_Required work_:
Please copy the data word for word, beginning at the line that contains "Page size: 1275x1650." and stopping after the line that contains "Identify the document elements. Format: label text...".

_Region and label listings_:
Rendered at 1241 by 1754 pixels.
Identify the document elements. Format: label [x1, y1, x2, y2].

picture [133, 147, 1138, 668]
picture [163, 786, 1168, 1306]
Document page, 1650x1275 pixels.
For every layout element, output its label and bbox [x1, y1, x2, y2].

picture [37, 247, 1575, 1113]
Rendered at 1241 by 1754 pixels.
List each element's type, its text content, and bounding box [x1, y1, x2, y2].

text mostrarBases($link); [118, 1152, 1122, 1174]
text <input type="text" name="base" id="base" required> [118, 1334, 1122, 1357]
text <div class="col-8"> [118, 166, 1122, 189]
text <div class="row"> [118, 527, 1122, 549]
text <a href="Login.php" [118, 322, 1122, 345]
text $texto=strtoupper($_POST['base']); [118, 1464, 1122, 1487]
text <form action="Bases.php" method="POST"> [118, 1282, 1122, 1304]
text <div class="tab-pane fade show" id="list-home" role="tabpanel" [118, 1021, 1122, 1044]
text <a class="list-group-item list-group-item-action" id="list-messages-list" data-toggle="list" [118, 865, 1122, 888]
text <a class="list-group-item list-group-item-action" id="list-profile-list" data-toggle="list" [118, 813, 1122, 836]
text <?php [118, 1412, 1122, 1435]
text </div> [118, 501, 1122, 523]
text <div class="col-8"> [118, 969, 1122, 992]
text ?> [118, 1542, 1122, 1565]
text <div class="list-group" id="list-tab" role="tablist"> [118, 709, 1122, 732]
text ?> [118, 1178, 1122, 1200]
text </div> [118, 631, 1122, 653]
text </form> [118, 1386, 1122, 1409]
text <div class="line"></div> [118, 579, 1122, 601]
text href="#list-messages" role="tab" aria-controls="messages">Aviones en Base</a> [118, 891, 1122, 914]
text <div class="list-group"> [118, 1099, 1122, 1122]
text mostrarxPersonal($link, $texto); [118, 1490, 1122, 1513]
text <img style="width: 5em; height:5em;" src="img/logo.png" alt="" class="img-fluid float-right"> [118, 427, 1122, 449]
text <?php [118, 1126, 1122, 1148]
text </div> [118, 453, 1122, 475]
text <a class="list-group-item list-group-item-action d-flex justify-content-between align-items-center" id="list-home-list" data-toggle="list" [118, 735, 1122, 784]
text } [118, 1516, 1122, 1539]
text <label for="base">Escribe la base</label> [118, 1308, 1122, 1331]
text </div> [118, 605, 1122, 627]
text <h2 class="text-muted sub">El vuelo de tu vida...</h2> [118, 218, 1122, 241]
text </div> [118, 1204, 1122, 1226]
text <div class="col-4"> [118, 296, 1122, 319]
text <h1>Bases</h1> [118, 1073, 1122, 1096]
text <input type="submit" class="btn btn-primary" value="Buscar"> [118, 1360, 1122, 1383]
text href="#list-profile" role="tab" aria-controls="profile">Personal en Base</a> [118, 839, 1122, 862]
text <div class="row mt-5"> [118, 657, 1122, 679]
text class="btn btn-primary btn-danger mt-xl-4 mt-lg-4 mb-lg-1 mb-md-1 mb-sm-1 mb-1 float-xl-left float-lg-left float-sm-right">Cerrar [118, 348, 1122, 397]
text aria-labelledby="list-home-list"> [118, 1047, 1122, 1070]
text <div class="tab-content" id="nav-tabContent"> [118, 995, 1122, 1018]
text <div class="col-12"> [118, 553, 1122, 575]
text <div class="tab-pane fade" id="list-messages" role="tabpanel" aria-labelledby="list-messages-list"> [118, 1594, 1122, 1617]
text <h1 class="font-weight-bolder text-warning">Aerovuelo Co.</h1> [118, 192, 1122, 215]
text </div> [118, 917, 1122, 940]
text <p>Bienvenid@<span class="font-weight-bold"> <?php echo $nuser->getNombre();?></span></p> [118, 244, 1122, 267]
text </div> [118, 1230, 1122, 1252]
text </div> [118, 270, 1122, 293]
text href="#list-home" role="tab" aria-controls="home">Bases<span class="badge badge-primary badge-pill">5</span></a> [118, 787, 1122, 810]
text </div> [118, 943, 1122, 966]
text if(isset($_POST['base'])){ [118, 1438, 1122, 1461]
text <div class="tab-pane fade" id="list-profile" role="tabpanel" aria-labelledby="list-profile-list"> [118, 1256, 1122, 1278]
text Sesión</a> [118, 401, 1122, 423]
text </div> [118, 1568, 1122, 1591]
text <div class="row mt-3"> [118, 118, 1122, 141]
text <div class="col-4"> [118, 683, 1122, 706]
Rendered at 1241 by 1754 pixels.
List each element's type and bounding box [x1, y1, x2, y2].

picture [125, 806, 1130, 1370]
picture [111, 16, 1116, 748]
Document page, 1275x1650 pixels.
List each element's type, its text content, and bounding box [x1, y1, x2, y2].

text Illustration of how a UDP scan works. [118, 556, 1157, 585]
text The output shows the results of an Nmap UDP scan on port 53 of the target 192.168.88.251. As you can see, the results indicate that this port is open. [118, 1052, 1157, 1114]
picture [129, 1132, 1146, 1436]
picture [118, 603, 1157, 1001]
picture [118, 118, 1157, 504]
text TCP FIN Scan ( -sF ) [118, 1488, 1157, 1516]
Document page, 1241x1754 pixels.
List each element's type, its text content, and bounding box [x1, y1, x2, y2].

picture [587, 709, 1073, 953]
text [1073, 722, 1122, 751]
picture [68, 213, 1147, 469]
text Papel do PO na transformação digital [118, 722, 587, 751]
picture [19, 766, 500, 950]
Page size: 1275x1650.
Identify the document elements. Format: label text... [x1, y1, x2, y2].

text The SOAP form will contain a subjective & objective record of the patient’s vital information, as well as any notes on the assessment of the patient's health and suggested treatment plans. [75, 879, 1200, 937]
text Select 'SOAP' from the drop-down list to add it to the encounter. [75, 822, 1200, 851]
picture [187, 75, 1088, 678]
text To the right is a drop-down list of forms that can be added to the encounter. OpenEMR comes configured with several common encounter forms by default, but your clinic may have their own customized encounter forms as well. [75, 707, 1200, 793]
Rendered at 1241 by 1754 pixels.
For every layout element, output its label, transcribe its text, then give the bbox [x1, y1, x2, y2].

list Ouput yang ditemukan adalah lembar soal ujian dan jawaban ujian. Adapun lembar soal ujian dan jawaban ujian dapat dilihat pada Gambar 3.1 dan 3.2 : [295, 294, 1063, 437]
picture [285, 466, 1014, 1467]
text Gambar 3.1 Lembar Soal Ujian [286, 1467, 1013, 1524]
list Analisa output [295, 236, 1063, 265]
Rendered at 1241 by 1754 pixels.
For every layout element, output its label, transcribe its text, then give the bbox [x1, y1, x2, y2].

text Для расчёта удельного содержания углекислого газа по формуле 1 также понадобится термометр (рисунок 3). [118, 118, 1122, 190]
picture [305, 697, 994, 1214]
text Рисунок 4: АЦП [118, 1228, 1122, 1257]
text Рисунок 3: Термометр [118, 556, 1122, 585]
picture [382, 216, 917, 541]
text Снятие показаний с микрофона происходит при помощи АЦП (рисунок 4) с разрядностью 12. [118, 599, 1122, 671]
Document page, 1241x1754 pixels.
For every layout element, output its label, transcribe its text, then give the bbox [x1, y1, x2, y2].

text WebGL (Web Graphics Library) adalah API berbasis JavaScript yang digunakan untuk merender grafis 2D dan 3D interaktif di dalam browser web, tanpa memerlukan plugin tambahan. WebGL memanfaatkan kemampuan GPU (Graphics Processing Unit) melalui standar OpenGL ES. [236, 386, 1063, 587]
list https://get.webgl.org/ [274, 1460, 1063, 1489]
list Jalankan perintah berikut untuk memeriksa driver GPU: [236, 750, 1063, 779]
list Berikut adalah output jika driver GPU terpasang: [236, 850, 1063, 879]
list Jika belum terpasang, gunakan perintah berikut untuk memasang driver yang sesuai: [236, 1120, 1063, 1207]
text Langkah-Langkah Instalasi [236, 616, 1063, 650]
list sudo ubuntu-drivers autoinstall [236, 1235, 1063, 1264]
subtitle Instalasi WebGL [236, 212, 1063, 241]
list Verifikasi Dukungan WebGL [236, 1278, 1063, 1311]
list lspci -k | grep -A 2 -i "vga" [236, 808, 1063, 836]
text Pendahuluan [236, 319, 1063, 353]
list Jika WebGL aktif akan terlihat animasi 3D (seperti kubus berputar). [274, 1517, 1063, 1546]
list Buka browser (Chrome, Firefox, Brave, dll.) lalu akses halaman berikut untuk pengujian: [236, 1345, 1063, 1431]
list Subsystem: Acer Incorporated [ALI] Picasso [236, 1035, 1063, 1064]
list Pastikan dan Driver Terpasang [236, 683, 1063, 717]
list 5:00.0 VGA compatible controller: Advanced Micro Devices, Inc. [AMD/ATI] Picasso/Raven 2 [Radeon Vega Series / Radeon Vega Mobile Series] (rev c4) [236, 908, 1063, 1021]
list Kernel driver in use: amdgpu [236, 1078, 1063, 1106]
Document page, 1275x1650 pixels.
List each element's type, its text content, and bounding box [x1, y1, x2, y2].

_Correct result_:
Page size: 1275x1650.
Identify the document elements. Format: label text... [x1, y1, x2, y2].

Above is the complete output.